↓

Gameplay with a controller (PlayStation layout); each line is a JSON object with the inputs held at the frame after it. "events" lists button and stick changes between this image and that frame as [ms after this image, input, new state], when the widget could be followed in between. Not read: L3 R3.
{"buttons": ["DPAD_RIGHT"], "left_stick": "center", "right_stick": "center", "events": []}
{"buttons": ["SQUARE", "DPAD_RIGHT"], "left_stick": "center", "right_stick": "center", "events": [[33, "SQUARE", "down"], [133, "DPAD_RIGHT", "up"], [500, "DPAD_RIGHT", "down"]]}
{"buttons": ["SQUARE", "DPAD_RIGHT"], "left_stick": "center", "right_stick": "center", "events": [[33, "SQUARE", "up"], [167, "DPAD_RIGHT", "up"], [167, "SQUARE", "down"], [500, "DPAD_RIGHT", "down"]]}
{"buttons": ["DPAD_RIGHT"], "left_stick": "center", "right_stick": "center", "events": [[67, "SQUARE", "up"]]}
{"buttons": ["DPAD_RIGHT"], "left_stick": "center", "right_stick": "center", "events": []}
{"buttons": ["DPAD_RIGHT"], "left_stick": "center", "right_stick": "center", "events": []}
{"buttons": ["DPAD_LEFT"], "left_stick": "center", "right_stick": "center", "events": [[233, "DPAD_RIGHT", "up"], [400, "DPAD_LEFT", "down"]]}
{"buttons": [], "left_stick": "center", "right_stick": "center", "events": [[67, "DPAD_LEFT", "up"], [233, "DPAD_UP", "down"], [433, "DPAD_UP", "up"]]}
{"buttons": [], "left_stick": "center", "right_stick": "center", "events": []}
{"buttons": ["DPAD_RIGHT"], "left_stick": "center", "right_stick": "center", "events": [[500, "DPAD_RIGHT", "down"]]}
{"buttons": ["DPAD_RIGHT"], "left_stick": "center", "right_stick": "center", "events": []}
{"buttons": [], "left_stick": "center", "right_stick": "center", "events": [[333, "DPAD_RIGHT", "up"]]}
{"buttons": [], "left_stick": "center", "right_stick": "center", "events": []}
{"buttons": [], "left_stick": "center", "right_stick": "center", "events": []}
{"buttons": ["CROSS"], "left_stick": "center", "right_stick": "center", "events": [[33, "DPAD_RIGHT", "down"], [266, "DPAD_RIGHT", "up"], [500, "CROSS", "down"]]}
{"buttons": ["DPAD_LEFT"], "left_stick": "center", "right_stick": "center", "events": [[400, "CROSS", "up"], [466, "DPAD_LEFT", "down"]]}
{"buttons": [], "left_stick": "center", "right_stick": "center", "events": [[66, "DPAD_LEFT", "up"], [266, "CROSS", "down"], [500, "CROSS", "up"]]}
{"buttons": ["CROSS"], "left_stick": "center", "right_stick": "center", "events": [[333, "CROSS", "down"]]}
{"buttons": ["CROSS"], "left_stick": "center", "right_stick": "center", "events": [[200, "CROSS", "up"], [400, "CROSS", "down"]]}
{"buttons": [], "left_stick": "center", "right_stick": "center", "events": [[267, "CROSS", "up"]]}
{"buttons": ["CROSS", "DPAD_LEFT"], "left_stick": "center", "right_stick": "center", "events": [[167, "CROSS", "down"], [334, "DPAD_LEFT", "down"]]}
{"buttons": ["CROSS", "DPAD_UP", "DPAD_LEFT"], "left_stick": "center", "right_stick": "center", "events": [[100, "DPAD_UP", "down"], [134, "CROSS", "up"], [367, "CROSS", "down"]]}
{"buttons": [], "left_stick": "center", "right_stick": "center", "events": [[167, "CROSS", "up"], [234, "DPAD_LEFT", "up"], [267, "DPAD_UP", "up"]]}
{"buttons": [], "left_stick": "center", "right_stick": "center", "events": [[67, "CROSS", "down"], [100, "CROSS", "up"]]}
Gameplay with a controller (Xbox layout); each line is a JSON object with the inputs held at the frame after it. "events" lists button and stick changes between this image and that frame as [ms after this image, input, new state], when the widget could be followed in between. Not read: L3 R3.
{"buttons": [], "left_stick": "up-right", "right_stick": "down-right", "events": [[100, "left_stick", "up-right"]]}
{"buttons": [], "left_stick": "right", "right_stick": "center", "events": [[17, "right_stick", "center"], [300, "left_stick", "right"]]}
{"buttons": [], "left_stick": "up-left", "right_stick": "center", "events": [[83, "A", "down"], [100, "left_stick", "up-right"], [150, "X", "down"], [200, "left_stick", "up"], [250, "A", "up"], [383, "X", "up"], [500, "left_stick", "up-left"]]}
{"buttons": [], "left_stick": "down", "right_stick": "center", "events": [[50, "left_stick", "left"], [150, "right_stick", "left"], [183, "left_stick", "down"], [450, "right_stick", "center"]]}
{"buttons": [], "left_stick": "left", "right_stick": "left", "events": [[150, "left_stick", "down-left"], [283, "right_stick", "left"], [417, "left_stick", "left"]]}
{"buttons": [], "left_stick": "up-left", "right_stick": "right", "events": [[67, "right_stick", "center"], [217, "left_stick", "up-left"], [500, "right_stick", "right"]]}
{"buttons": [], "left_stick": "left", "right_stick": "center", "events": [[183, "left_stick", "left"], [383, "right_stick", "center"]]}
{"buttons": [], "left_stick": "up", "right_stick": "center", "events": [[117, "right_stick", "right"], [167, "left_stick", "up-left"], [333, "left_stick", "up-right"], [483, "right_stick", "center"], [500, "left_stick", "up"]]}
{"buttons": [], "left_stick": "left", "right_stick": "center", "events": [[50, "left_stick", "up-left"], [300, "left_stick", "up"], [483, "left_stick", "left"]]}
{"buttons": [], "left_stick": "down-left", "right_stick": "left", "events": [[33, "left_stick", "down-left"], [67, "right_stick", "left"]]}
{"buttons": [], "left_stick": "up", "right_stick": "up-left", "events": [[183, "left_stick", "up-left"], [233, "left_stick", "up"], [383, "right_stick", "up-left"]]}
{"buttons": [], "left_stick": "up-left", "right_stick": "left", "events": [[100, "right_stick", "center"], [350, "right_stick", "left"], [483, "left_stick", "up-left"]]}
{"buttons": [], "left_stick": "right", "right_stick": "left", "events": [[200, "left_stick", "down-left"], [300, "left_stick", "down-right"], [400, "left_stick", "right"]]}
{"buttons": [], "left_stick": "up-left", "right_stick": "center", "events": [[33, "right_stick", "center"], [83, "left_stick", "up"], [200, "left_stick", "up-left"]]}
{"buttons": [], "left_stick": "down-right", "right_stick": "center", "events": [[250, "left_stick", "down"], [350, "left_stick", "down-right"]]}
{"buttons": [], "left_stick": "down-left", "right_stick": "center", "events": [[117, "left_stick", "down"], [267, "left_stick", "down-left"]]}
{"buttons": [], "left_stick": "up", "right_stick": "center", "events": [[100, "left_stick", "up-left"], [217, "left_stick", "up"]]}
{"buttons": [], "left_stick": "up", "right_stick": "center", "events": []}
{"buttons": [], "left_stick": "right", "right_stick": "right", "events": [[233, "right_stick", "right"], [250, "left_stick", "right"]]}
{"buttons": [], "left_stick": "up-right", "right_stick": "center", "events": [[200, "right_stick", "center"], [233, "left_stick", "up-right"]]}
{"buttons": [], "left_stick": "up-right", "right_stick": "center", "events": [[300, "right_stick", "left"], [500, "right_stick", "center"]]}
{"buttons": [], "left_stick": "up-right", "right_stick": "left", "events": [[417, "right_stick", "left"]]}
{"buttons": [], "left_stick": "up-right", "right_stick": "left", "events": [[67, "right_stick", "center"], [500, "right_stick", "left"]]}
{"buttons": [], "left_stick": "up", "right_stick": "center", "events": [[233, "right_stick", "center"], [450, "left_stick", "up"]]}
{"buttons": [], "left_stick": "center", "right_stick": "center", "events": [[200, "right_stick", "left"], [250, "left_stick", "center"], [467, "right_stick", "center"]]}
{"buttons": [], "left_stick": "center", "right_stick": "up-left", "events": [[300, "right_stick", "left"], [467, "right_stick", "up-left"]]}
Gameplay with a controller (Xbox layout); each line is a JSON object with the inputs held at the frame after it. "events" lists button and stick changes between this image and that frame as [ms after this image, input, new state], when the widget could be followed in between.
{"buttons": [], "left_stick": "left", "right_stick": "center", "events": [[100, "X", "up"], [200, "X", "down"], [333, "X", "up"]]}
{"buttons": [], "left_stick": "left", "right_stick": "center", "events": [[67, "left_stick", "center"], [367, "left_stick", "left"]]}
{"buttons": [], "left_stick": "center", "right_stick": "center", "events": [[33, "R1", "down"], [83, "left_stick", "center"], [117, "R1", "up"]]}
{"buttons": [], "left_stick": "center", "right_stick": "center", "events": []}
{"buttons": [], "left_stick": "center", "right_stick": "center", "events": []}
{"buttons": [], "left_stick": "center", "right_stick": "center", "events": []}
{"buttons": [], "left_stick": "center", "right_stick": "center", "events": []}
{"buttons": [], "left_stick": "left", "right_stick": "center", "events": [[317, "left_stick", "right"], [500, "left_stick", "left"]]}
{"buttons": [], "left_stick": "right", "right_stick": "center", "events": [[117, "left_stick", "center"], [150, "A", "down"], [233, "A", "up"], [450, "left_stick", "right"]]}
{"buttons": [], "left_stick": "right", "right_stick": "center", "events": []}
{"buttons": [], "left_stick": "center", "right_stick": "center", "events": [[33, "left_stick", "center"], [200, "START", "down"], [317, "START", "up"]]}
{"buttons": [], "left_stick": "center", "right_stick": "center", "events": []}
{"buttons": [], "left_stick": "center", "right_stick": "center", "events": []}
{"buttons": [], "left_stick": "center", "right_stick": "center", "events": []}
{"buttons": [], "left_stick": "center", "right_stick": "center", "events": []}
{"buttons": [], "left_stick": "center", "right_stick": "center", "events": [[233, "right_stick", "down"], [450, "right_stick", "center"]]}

↑

## Task details
Where a line in the material above holds "JSON", copy that line.

## Solved exercise
Gameplay with a controller (PlayStation layout); each line is a JSON object with the inputs held at the frame after it. "events" lists button and stick changes between this image and that frame as [ms after this image, input, new state], when the widget could be followed in between. Not read: L3 R3.
Gameplay with a controller (Xbox layout); each line is a JSON object with the inputs held at the frame after it. "events" lists button and stick changes between this image and that frame as [ms after this image, input, new state], when the widget could be followed in between. Not read: L3 R3.
Gameplay with a controller (Xbox layout); each line is a JSON object with the inputs held at the frame after it. "events" lists button and stick changes between this image and that frame as [ms after this image, input, new state], when the widget could be followed in between.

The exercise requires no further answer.